Art.3. (Zie NOTA onder TITEL) § 1. Wanneer door een Gewest zones worden aangeduid waar de te verwachten toeneming van de verontreiniging door zwaveldioxide en zwevende deeltjes ten gevolge van stedelijke of industriële ontwikkelingen moet worden beperkt, moeten de normen die worden vastgesteld, lager zijn dan de grenswaarden van bijlage I en uitgaan van de richtwaarden in bijlage II.
§ 2. Wanneer door een Gewest zones worden aangeduid die vanuit milieu-oogpunt bijzonder moeten beschermd worden, moeten de normen die worden vastgesteld lager zijn dan de richtwaarden van bijlage II.
Art.4. (Zie NOTA onder TITEL) Voor het bekomen van de voor de toepassing van dit besluit nodige gegevens, worden meetstations opgericht op de plaatsen waar de luchtverontreiniging op basis van nader te bepalen objectieve gronden, verondersteld mag worden het sterkst te zijn en op de plaatsen waar de gemeten concentraties representatief zijn voor de plaatselijke omstandigheden.
Art.5. (Zie NOTA onder TITEL) De monsternemingen en de analyses gebeuren overeenkomstig de voorschriften vervat in bijlage III van dit besluit.
Art.6. Onze Staatssecretaris die het Leefmilieu in zijn bevoegdheid heeft, wordt belast met de uitvoering van dit besluit.
Art. N1. (Zie NOTA onder TITEL) Bijlage 1 : Grenswaarden voor zwaveldioxyde en zwevende deeltjes. <Niet opgenomen door technische redenen. Zie B.St. 29-04-1983, p. 5518>
Art. N2. (Zie NOTA onder TITEL) Bijlage 2 : Richtwaarden voor de zwaveldioxyde en de zwevende deeltjes. <Niet opgenomen door technische redenen. Zie B.St. 29-04-1983, p. 5519>
Art. N3. (Zie NOTA onder TITEL) Bijlage 3 : In het kader van deze richtlijn toe te passen referentiemethoden voor de monsternemingen en de analyses.
A. Zwaveldioxyde.
De referentiemethode voor de monsterneming en de analyse van zwaveldioxide is deze beschreven in de Belgische Norm NBN T 94-202, 1e uitgave maart 1977 " Bepaling van het zwaveldioxidegehalte van de omgevingslucht, methode West en Gaeke ".
De bemonsteringstijd bedraagt normaliter 24 uur.
Elke andere bemonsterings- en analysemethode mag worden gebruikt op voorwaarde :
- dat deze een bevredigende correlatie oplevert met de resultaten verkregen door de referentiemethode.

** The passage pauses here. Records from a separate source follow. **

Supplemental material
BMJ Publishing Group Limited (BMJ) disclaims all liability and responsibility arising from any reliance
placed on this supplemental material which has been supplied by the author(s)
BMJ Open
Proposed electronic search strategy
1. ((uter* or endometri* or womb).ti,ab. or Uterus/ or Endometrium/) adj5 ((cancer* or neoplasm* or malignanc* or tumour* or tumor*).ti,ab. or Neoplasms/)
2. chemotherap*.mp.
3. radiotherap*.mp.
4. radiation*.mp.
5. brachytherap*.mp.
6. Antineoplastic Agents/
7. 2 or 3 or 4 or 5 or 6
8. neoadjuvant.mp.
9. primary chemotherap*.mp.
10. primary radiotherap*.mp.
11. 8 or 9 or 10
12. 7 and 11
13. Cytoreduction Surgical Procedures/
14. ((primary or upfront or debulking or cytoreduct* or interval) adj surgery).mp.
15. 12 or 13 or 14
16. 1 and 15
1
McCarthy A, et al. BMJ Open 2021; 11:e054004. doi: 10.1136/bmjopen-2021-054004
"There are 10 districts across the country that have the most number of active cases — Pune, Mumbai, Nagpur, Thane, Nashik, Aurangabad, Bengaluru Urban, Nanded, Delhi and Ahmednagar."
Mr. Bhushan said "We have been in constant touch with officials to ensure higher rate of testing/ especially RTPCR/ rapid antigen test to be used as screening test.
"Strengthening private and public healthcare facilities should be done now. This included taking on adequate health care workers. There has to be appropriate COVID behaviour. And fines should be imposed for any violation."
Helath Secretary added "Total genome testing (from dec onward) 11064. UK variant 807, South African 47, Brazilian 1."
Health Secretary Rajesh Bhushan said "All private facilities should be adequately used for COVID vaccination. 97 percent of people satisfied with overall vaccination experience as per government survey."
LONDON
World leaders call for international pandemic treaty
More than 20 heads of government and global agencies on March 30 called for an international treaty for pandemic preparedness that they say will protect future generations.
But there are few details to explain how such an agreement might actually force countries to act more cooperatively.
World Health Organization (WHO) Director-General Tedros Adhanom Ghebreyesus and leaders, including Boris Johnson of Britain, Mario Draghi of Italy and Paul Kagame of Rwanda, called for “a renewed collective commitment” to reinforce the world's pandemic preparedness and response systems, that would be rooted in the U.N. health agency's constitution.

- of dat uit metingen uitgevoerd in parallel met de referentiemethode in een reeks representatieve stations, gekozen overeenkomstig de voorwaarden voorzien in artikel 5, een redelijk stabiele overeenkomst blijkt tussen de resultaten verkregen met deze methode en de referentiemethode.
B. Zwevende deeltjes.
Voor de bepaling van de zwarte rook en de omrekening ervan in gravimetrische eenheden wordt de methode die is genormaliseerd door de O.E.S.O.-werkgroep methoden voor het meten van luchtverontreiniging en onderzoektechnieken (1964), als referentiemethode beschouwd.